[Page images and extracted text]

-- -- --

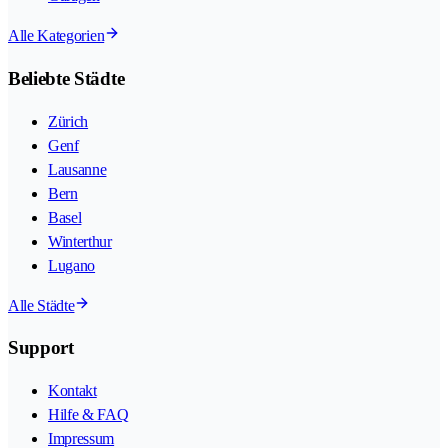
Alle Kategorien
Beliebte Städte
Zürich
Genf
Lausanne
Bern
Basel
Winterthur
Lugano
Alle Städte
Support
Kontakt
Hilfe & FAQ
Impressum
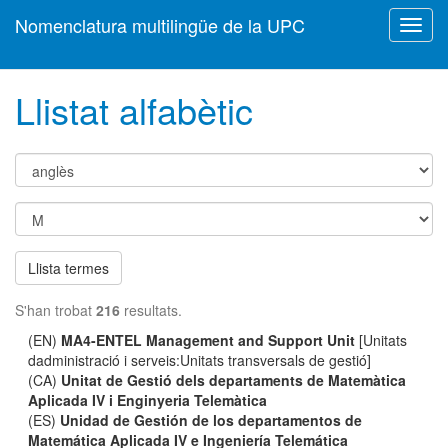
Nomenclatura multilingüe de la UPC
Toggl
navig
Llistat alfabètic
Llista termes
S'han trobat
216
resultats.
(EN)
MA4-ENTEL Management and Support Unit
[Unitats
dadministració i serveis:Unitats transversals de gestió]
(CA)
Unitat de Gestió dels departaments de Matemàtica
Aplicada IV i Enginyeria Telemàtica
(ES)
Unidad de Gestión de los departamentos de
Matemática Aplicada IV e Ingeniería Telemática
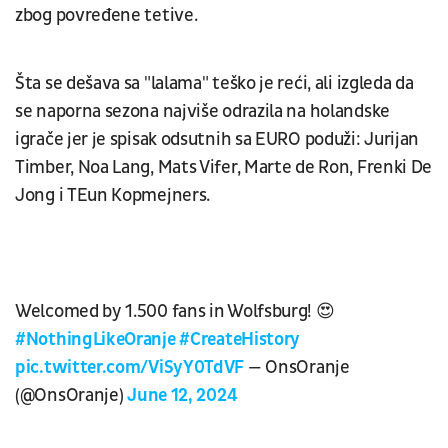
zbog povređene tetive.
Šta se dešava sa "lalama" teško je reći, ali izgleda da
se naporna sezona najviše odrazila na holandske
igrače jer je spisak odsutnih sa EURO poduži: Jurijan
Timber, Noa Lang, Mats Vifer, Marte de Ron, Frenki De
Jong i TEun Kopmejners.
Welcomed by 1.500 fans in Wolfsburg! 😍
#NothingLikeOranje
#CreateHistory
pic.twitter.com/ViSyY0TdVF
— OnsOranje
(@OnsOranje)
June 12, 2024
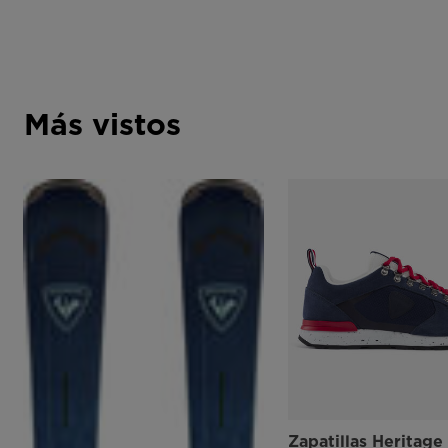
Más vistos
Zapatillas Heritage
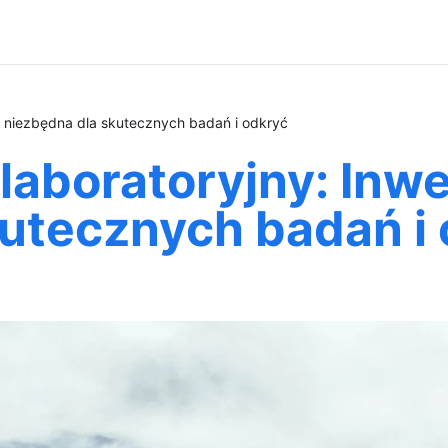
a niezbędna dla skutecznych badań i odkryć
laboratoryjny: Inw
kutecznych badań i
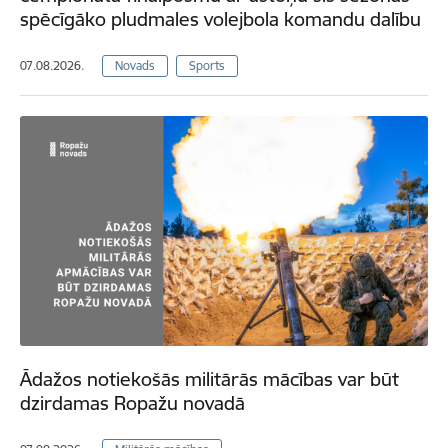
spēcīgāko pludmales volejbola komandu dalību
07.08.2026.
Novads
Sports
Ādažos notiekošās militārās mācības var būt
dzirdamas Ropažu novadā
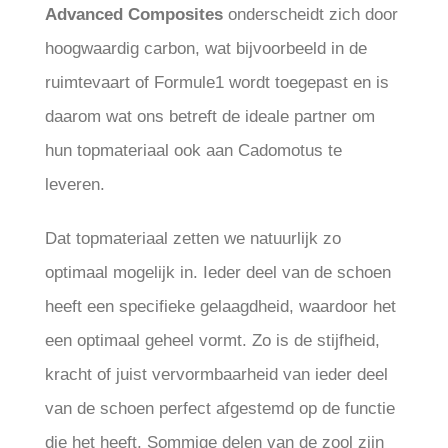
Advanced Composites
onderscheidt zich door
hoogwaardig carbon, wat bijvoorbeeld in de
ruimtevaart of Formule1 wordt toegepast en is
daarom wat ons betreft de ideale partner om
hun topmateriaal ook aan Cadomotus te
leveren.
Dat topmateriaal zetten we natuurlijk zo
optimaal mogelijk in. Ieder deel van de schoen
heeft een specifieke gelaagdheid, waardoor het
een optimaal geheel vormt. Zo is de stijfheid,
kracht of juist vervormbaarheid van ieder deel
van de schoen perfect afgestemd op de functie
die het heeft. Sommige delen van de zool zijn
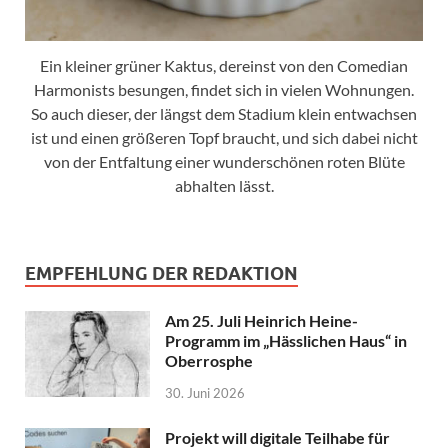
Ein kleiner grüner Kaktus, dereinst von den Comedian
Harmonists besungen, findet sich in vielen Wohnungen.
So auch dieser, der längst dem Stadium klein entwachsen
ist und einen größeren Topf braucht, und sich dabei nicht
von der Entfaltung einer wunderschönen roten Blüte
abhalten lässt.
EMPFEHLUNG DER REDAKTION
Am 25. Juli Heinrich Heine-
Programm im „Hässlichen Haus“ in
Oberrosphe
30. Juni 2026
Projekt will digitale Teilhabe für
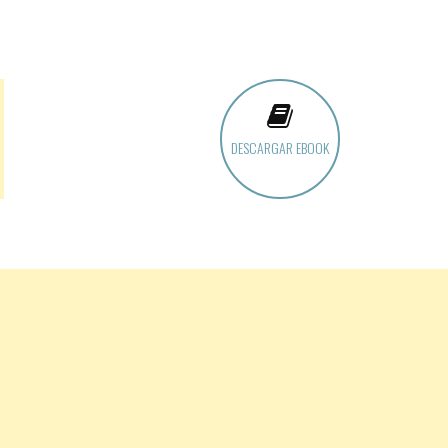
DESCARGAR EBOOK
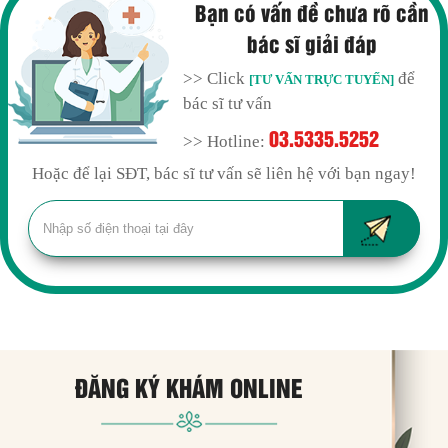
Bạn có vấn đề chưa rõ cần
bác sĩ giải đáp
>> Click
để
[TƯ VẤN TRỰC TUYẾN]
bác sĩ tư vấn
03.5335.5252
>> Hotline:
Hoặc để lại SĐT, bác sĩ tư vấn sẽ liên hệ với bạn ngay!
ĐĂNG KÝ KHÁM ONLINE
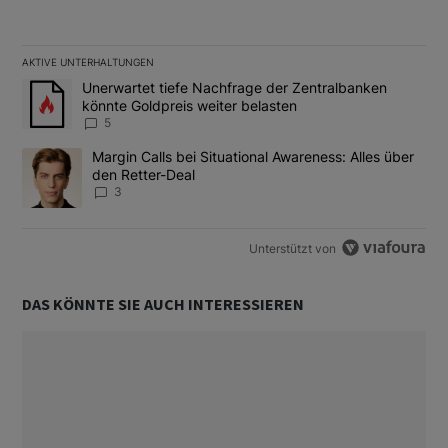
AKTIVE UNTERHALTUNGEN
Das Folgende ist eine Liste der am meisten kommentierten Artikel
Ein Trendartikel mit dem Titel "Unerwartet tiefe Nachfrage der 
Unerwartet tiefe Nachfrage der Zentralbanken
könnte Goldpreis weiter belasten
5
Ein Trendartikel mit dem Titel "Margin Calls bei Situational Awar
Margin Calls bei Situational Awareness: Alles über
den Retter-Deal
3
Unterstützt von
DAS KÖNNTE SIE AUCH INTERESSIEREN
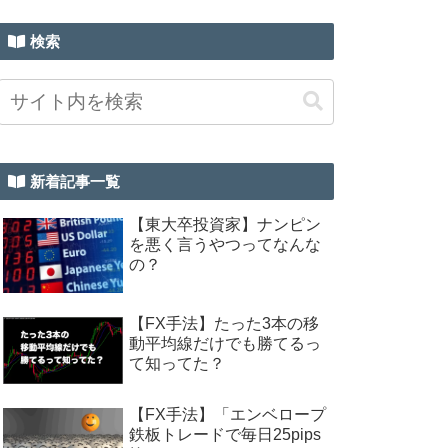
検索
新着記事一覧
【東大卒投資家】ナンピン
を悪く言うやつってなんな
の？
【FX手法】たった3本の移
動平均線だけでも勝てるっ
て知ってた？
【FX手法】「エンベロープ
鉄板トレードで毎日25pips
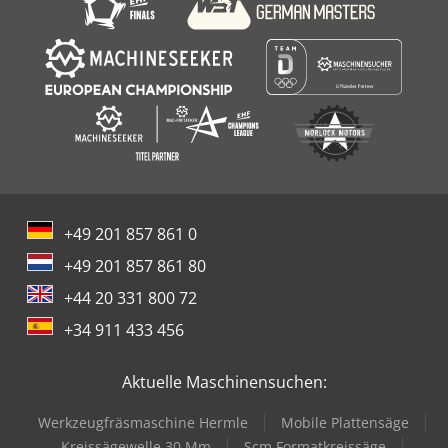
+49 201 857 861 0
+49 201 857 861 80
+44 20 331 800 72
+34 911 433 456
Aktuelle Maschinensuchen:
Werkzeugfräsmaschine Hermle
Mobile Plattensäge
Kreissägewelle 30 Mm
Scm Formatkreissäge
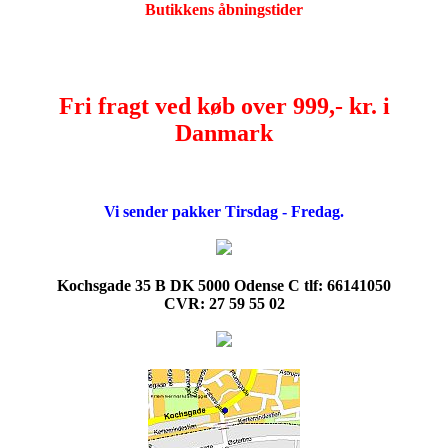
Butikkens åbningstider
Fri fragt ved køb over 999,- kr. i
Danmark
Vi sender pakker Tirsdag - Fredag.
Kochsgade 35 B DK 5000 Odense C tlf: 66141050
CVR: 27 59 55 02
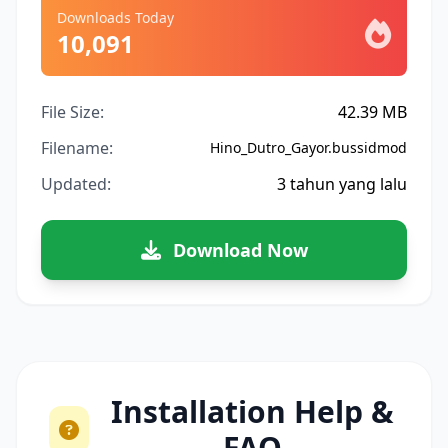
Downloads Today
10,091
File Size:
42.39 MB
Filename:
Hino_Dutro_Gayor.bussidmod
Updated:
3 tahun yang lalu
Download Now
Installation Help &
FAQ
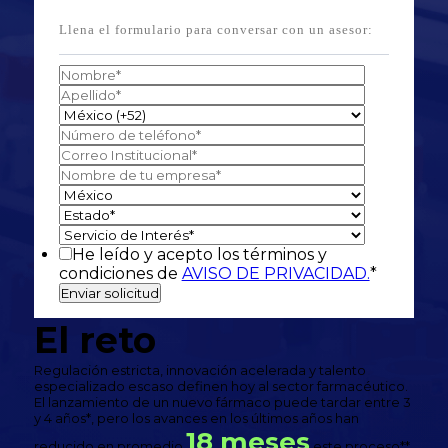
Llena el formulario para conversar con un asesor:
He leído y acepto los términos y
condiciones de
AVISO DE PRIVACIDAD.
*
El reto
Regulación estricta, innovación acelerada y talento
especializado escaso definen hoy al sector farmacéutico.
El lanzamiento de un nuevo fármaco puede tardar entre 3
y 4 años*, pero los avances en los últimos años han
18 meses
reducido en promedio
este proceso**.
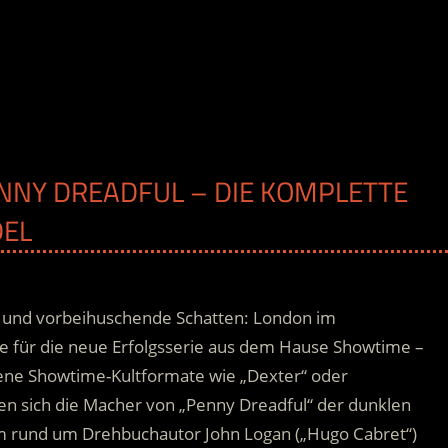
PENNY DREADFUL – DIE KOMPLETTE
DEL
 und vorbeihuschende Schatten: London im
isse für die neue Erfolgsserie aus dem Hause Showtime –
ene Showtime-Kultformate wie „Dexter“ oder
den sich die Macher von „Penny Dreadful“ der dunklen
 rund um Drehbuchautor John Logan („Hugo Cabret“)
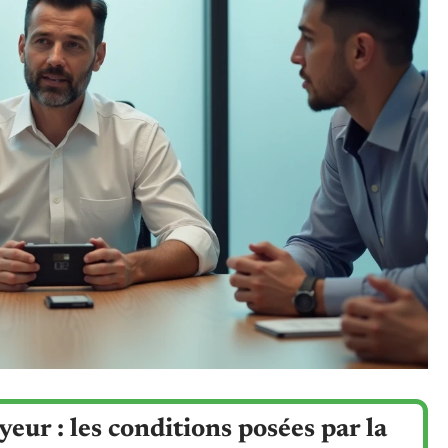
eur : les conditions posées par la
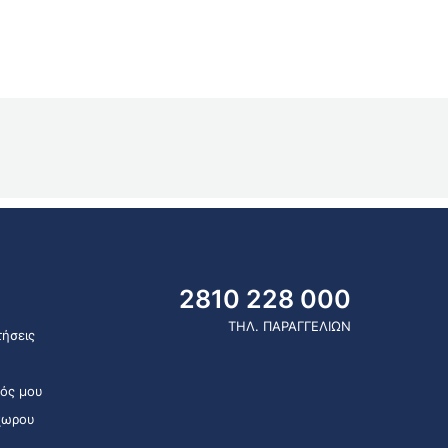
2810 228 000
ΤΗΛ. ΠΑΡΑΓΓΕΛΙΩΝ
ήσεις
ός μου
χωρου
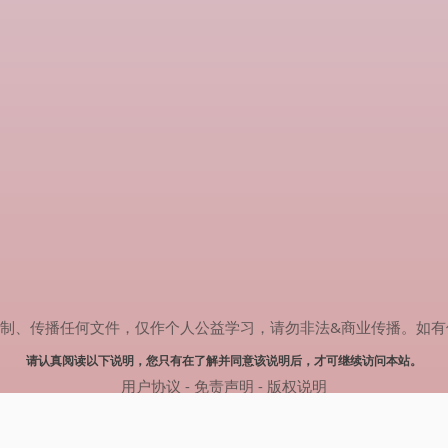
传播任何文件，仅作个人公益学习，请勿非法&商业传播。如有侵权，请联系
请认真阅读以下说明，您只有在了解并同意该说明后，才可继续访问本站。
用户协议
-
免责声明
-
版权说明
© 2025 剧多多 Powered by www.judodo.cn
网站地图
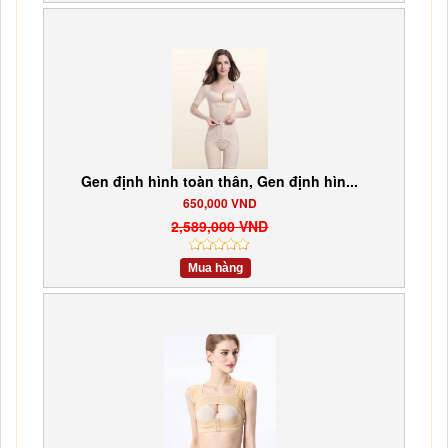
Gen định hình toàn thân, Gen định hìn...
650,000 VND
2,589,000 VND
Mua hàng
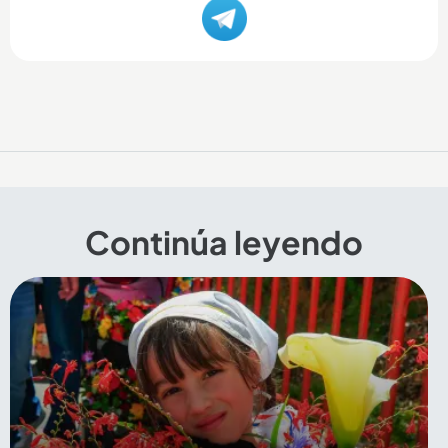
Continúa leyendo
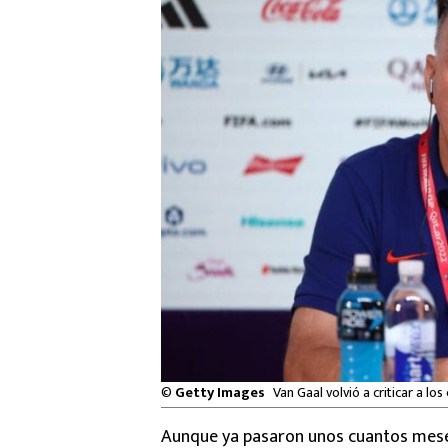
©
Getty Images
Van Gaal volvió a criticar a 
Aunque ya pasaron unos cuantos mes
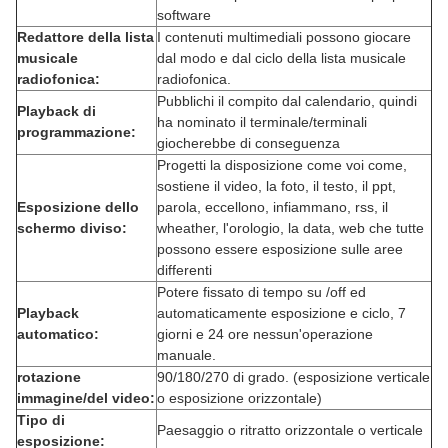
software
Redattore della lista
I contenuti multimediali possono giocare
musicale
dal modo e dal ciclo della lista musicale
radiofonica:
radiofonica.
Pubblichi il compito dal calendario, quindi
Playback di
ha nominato il terminale/terminali
programmazione:
giocherebbe di conseguenza
Progetti la disposizione come voi come,
sostiene il video, la foto, il testo, il ppt,
Esposizione dello
parola, eccellono, infiammano, rss, il
schermo diviso:
wheather, l'orologio, la data, web che tutte
possono essere esposizione sulle aree
differenti
Potere fissato di tempo su /off ed
Playback
automaticamente esposizione e ciclo, 7
automatico:
giorni e 24 ore nessun'operazione
manuale.
rotazione
90/180/270 di grado. (esposizione verticale
immagine/del video:
o esposizione orizzontale)
Tipo di
Paesaggio o ritratto orizzontale o verticale
esposizione:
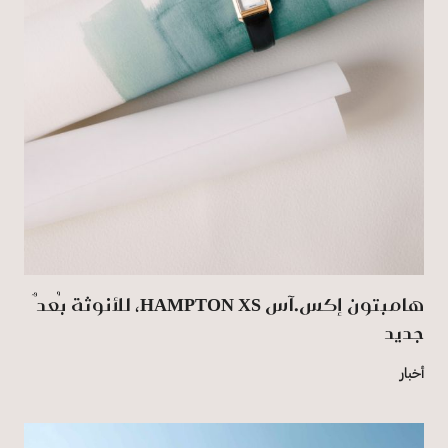
هامبتون إكس.آس HAMPTON XS، للأنوثة بُعدٌ
جديد
أخبار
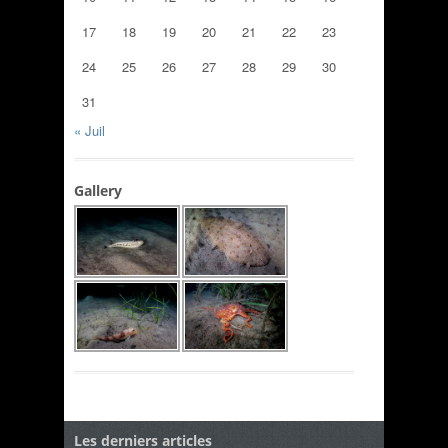
17
18
19
20
21
22
23
24
25
26
27
28
29
30
31
« Juil
Gallery
Les derniers articles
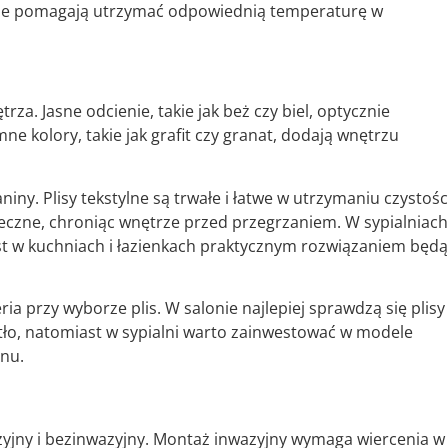
jne pomagają utrzymać odpowiednią temperaturę w
a. Jasne odcienie, takie jak beż czy biel, optycznie
e kolory, takie jak grafit czy granat, dodają wnętrzu
iny. Plisy tekstylne są trwałe i łatwe w utrzymaniu czystośc
oneczne, chroniąc wnętrze przed przegrzaniem. W sypialniach
ast w kuchniach i łazienkach praktycznym rozwiązaniem będą
ria przy wyborze plis. W salonie najlepiej sprawdzą się plisy
tło, natomiast w sypialni warto zainwestować w modele
snu.
yjny i bezinwazyjny. Montaż inwazyjny wymaga wiercenia w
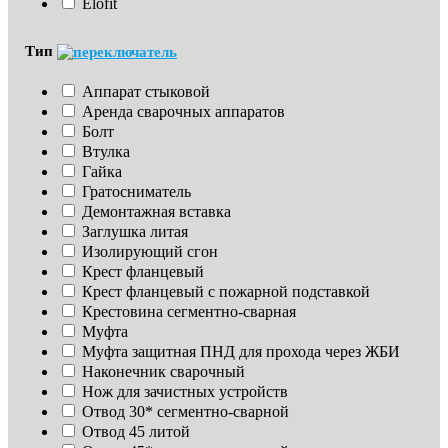
Elofit
Тип
Аппарат стыковой
Аренда сварочных аппаратов
Болт
Втулка
Гайка
Гратосниматель
Демонтажная вставка
Заглушка литая
Изoлирующий сгон
Крест фланцевый
Крест фланцевый с пожарной подставкой
Крестовина сегментно-сварная
Муфта
Муфта защитная ПНД для прохода через ЖБИ
Наконечник сварочный
Нож для зачистных устройств
Отвод 30* сегментно-сварной
Отвод 45 литой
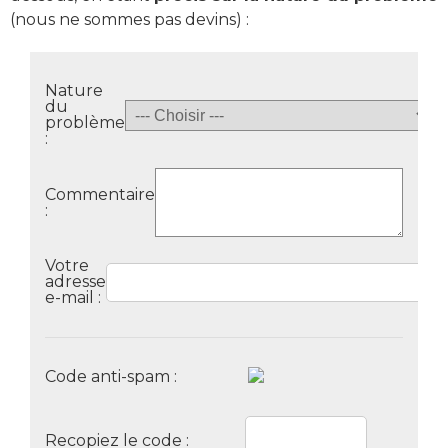
(nous ne sommes pas devins) :
Nature
du
problème
:
Commentaire
:
Votre
adresse
e-mail :
Code anti-spam :
Recopiez le code :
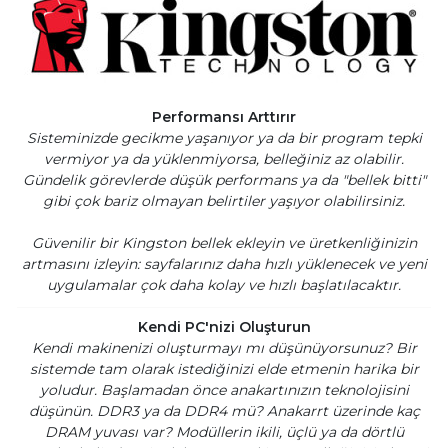
Performansı Arttırır
Sisteminizde gecikme yaşanıyor ya da bir program tepki
vermiyor ya da yüklenmiyorsa, belleğiniz az olabilir.
Gündelik görevlerde düşük performans ya da "bellek bitti"
gibi çok bariz olmayan belirtiler yaşıyor olabilirsiniz.
Güvenilir bir Kingston bellek ekleyin ve üretkenliğinizin
artmasını izleyin: sayfalarınız daha hızlı yüklenecek ve yeni
uygulamalar çok daha kolay ve hızlı başlatılacaktır.
Kendi PC'nizi Oluşturun
Kendi makinenizi oluşturmayı mı düşünüyorsunuz? Bir
sistemde tam olarak istediğinizi elde etmenin harika bir
yoludur. Başlamadan önce anakartınızın teknolojisini
düşünün. DDR3 ya da DDR4 mü? Anakarrt üzerinde kaç
DRAM yuvası var? Modüllerin ikili, üçlü ya da dörtlü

-- -- --

**Your task:**
Could you copy out, character for character, everything in the listing above from the line containing "Ein kleiner grüner" down to the line containing "ist und einen", including both of those lines?

**Answer for the task:**
Ein kleiner grüner Kaktus, dereinst von den Comedian
Harmonists besungen, findet sich in vielen Wohnungen.
So auch dieser, der längst dem Stadium klein entwachsen
ist und einen größeren Topf braucht, und sich dabei nicht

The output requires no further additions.